Mais ainda: mesmo sob a égide da Constituição Federal vigente, o regimento do STF continuou a ser alterado. Ainda que isso, para argumentar, tenha ocorrido para adaptação às modificações legislativas (v.g., Emenda Regimental 21, de 30/4/7), não parece que o STF esteja disposto, a esta altura, a negar sua própria competência normativa.
Assim, firmada a premissa de que as normas do regimento do STF editadas sob aquela égide tenham status de lei, seu confronto com as normas editadas após pelo Legislador deve se pautar pelos mecanismos usuais de superação de conflito de normas no tempo. Não há qualquer razão para que seja diferente e qualquer outra solução (a privilegiar o regimento ou a Lei) soaria arbitrária. Dessa forma, ou bem a norma posterior revoga expressamente a anterior; ou bem a revogação só ocorrerá se a regra nova for incompatível com a antiga.

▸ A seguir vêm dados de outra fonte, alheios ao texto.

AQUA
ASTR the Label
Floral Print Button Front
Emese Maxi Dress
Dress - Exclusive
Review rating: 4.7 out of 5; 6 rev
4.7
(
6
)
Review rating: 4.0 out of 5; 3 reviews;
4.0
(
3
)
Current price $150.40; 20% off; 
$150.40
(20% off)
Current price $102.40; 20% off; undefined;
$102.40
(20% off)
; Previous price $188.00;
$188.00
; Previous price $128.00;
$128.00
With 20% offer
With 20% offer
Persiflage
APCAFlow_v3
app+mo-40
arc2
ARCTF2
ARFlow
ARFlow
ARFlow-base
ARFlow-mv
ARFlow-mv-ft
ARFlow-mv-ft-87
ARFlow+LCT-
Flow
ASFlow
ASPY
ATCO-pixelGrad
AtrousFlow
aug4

No caso de recursos cabíveis em processos de competência originária, o simples advento da lei nova não é, seguramente, suficiente para dizer que a omissão do Legislador seja determinante da revogação de institutos outrora constantes do regimento interno. Isso vale em relação à lei 8038/90, que se limitou a revogar expressamente apenas os dispositivos citados no respectivo art. 44. Nem se pode dizer que referida lei teria disciplinado de modo integral os processos de competência originária no STF e no STJ, de sorte a revogar implicitamente qualquer outra disposição normativa sobre o assunto. Fosse assim e parte expressiva dos regimentos dessas duas Cortes teria que ser reputado derrogado. Aliás, a vigência de dispositivos regimentais atesta a circunstância de que a disciplina legal não foi exaustiva.

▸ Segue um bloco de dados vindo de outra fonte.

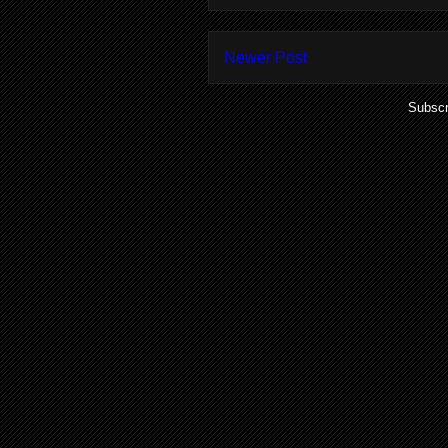
Newer Post
Subscr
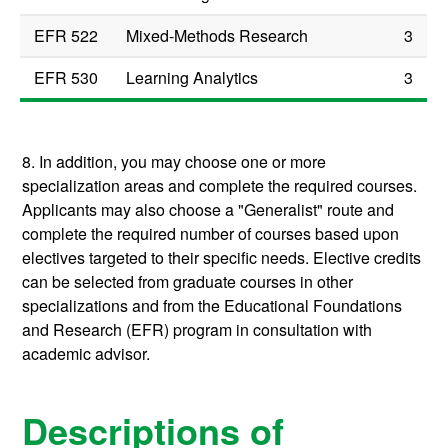
EFR 522
Mixed-Methods Research
3
EFR 530
Learning Analytics
3
8. In addition, you may choose one or more
specialization areas and complete the required courses.
Applicants may also choose a "Generalist" route and
complete the required number of courses based upon
electives targeted to their specific needs. Elective credits
can be selected from graduate courses in other
specializations and from the Educational Foundations
and Research (EFR) program in consultation with
academic advisor.
Descriptions of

Em matéria recursal, a tipicidade que aí vigora deve ser encarada sob dupla perspectiva: da mesma forma que não existe recurso sem previsão, a exclusão de recurso previsto deve ocorrer de forma explícita e não ser simplesmente presumida. Além disso, é preciso considerar que os processos de competência originária – por essa óbvia razão – não estão sujeitos a outro grau de jurisdição e, portanto, a interpretação a ser dada, em caso de eventual dúvida, deve ser em prol da duplicidade de exames, e não da respectiva restrição; tanto mais se o valor em jogo for a liberdade.